Revised Common Lectionary (Complementary)
Przewodnikowi chóru. Psalm Dawida.
41 Błogosławiony, kto zważa na ubogiego, PAN go wybawi w dniu niedoli.
2 PAN będzie go strzegł, zachowa przy życiu, będzie mu błogosławił na ziemi i nie wyda go na pastwę jego wrogów.
3 PAN pokrzepi go na łożu boleści, w czasie choroby poprawi całe jego posłanie.
4 Powiedziałem: PANIE, zmiłuj się nade mną, uzdrów moją duszę, bo zgrzeszyłem przeciwko tobie.
5 Moi wrogowie źle o mnie mówią: Kiedy on umrze i zginie jego imię?
6 Jeśli któryś przychodzi mnie odwiedzić, mówi obłudnie; w swoim sercu gromadzi nieprawość, a gdy wychodzi, rozpowiada.
7 Wszyscy, którzy mnie nienawidzą, szepczą wspólnie przeciwko mnie, przeciwko mnie obmyślają zło;
8 Mówiąc: Spadła na niego złośliwa zaraza, położył się i już nie wstanie.
9 Nawet mój przyjaciel, któremu ufałem, który jadł mój chleb, podniósł przeciwko mnie piętę.
10 Ale ty, PANIE, zmiłuj się nade mną i podnieś mnie, abym im odpłacił.
11 Po tym poznam, że mnie sobie upodobałeś, że mój wróg nie będzie triumfował nade mną.
12 Ty zaś wesprzesz mnie ze względu na moją uczciwość i na wieki postawisz mnie przed swoim obliczem.
13 Błogosławiony PAN, Bóg Izraela, od wieków aż na wieki.

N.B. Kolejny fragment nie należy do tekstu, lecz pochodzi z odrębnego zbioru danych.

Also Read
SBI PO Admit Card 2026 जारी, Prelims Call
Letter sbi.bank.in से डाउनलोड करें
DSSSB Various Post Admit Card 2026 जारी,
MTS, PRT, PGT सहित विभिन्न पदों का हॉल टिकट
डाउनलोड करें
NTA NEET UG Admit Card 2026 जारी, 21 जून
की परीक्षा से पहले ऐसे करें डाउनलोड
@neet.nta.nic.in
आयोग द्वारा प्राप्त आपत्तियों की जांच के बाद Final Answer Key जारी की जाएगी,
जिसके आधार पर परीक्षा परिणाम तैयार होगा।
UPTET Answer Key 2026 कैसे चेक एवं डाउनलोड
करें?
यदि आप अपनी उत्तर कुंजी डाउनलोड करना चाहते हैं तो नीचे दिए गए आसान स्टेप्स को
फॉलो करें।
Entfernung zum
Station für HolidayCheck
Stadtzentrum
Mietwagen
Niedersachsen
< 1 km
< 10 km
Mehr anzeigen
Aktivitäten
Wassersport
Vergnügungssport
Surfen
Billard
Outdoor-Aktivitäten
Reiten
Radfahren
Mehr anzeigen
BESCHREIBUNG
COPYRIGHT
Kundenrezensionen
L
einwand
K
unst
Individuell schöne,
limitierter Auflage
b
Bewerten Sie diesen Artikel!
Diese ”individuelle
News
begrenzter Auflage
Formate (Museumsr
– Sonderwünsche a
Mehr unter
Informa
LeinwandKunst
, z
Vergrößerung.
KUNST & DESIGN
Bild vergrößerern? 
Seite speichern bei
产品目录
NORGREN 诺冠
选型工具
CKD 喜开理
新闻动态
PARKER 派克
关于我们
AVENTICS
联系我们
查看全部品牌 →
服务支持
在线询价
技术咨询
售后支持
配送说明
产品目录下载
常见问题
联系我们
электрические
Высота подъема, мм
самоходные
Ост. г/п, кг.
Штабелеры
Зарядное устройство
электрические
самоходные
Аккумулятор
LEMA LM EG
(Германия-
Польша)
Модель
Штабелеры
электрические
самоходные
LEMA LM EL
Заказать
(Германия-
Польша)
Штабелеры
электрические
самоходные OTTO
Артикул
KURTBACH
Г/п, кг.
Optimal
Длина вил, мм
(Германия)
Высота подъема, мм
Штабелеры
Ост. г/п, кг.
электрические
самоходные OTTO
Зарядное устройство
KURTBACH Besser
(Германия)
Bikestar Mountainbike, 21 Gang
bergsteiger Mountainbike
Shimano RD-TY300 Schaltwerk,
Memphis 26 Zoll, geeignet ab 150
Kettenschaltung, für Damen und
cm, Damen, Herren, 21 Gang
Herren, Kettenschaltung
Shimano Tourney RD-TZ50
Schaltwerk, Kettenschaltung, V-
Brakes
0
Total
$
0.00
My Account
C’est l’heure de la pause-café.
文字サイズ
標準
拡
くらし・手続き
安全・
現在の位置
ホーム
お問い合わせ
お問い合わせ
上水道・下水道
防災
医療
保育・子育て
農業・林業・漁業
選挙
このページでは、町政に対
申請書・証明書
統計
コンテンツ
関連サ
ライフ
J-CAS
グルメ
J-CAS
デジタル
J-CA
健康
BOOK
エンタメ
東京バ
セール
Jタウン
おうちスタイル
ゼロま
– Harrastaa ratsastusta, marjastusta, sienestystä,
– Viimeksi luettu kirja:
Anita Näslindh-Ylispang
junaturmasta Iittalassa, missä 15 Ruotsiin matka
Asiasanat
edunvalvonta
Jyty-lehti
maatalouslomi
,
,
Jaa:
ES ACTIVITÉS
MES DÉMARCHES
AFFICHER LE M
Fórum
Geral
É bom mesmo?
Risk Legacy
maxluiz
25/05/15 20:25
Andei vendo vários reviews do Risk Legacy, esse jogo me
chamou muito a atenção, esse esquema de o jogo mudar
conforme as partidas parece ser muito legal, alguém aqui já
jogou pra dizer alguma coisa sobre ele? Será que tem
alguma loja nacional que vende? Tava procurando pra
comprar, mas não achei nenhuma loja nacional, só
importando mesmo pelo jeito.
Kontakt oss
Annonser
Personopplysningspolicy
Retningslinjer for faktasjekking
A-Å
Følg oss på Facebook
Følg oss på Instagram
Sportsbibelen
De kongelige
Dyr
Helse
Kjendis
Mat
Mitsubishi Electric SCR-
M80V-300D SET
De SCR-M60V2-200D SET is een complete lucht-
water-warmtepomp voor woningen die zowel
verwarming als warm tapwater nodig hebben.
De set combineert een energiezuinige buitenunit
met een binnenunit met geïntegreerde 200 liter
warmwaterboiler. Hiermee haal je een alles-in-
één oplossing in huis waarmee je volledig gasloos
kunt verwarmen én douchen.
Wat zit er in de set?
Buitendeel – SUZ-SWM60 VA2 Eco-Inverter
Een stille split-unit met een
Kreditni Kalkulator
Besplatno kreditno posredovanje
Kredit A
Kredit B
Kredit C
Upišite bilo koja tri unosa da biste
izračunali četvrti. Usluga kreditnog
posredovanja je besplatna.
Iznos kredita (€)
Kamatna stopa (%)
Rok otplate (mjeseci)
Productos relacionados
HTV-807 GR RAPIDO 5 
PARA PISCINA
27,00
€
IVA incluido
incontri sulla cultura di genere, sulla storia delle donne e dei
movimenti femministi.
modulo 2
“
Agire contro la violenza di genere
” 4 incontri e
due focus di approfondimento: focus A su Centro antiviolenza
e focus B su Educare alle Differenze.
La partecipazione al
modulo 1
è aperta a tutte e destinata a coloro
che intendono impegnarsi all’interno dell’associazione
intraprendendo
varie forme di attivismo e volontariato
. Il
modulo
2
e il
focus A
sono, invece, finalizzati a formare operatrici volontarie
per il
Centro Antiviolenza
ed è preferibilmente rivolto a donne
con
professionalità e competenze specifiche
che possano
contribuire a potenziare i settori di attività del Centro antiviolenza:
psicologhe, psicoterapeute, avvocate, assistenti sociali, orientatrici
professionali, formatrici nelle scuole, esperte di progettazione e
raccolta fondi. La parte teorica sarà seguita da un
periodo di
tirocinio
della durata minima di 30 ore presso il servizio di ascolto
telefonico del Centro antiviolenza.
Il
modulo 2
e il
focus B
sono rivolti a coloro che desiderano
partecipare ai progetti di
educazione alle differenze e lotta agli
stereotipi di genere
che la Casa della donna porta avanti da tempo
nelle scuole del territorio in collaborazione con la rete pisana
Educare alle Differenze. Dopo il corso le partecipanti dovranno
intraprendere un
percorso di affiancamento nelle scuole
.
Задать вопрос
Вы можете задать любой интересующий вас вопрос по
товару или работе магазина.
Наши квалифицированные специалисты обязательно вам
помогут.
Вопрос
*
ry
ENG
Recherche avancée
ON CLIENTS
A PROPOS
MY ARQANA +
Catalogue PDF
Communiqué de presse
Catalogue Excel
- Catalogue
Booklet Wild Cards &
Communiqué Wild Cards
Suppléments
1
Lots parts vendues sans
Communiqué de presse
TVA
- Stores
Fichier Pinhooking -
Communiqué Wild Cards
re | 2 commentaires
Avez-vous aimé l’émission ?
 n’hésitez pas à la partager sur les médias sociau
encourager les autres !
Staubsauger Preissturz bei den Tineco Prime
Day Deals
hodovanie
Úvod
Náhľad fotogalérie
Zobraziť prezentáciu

Amen, amen.
18 Lecz jak Bóg jest wierny, tak nasze słowa do was nie były „tak” i „nie”.
19 Ponieważ Syn Boży, Jezus Chrystus, który wśród was głoszony był przez nas, to znaczy przeze mnie, Sylwana i Tymoteusza, nie był „tak” i „nie”, lecz było w nim „tak”.
20 Ile jest bowiem obietnic Boga, w nim są „tak” i w nim są „Amen”, ku chwale Boga przez nas.
21 Tym zaś, który utwierdza nas razem z wami w Chrystusie, i który nas namaścił, jest Bóg;
22 Który też zapieczętował nas i dał do naszych serc Ducha jako zadatek.
2 A po kilku dniach znowu przyszedł do Kafarnaum i usłyszano, że jest w domu.
2 I zaraz zeszło się tak wielu ludzi, że nie mogli się zmieścić nawet przed drzwiami. I głosił im słowo Boże.
3 Wtedy przyszli do niego, niosąc sparaliżowanego, a niosło go czterech ludzi.
4 A gdy nie mogli do niego podejść z powodu tłumu, odkryli dach nad miejscem, gdzie był Jezus, wyłamali go i spuścili na dół posłanie, na którym leżał sparaliżowany.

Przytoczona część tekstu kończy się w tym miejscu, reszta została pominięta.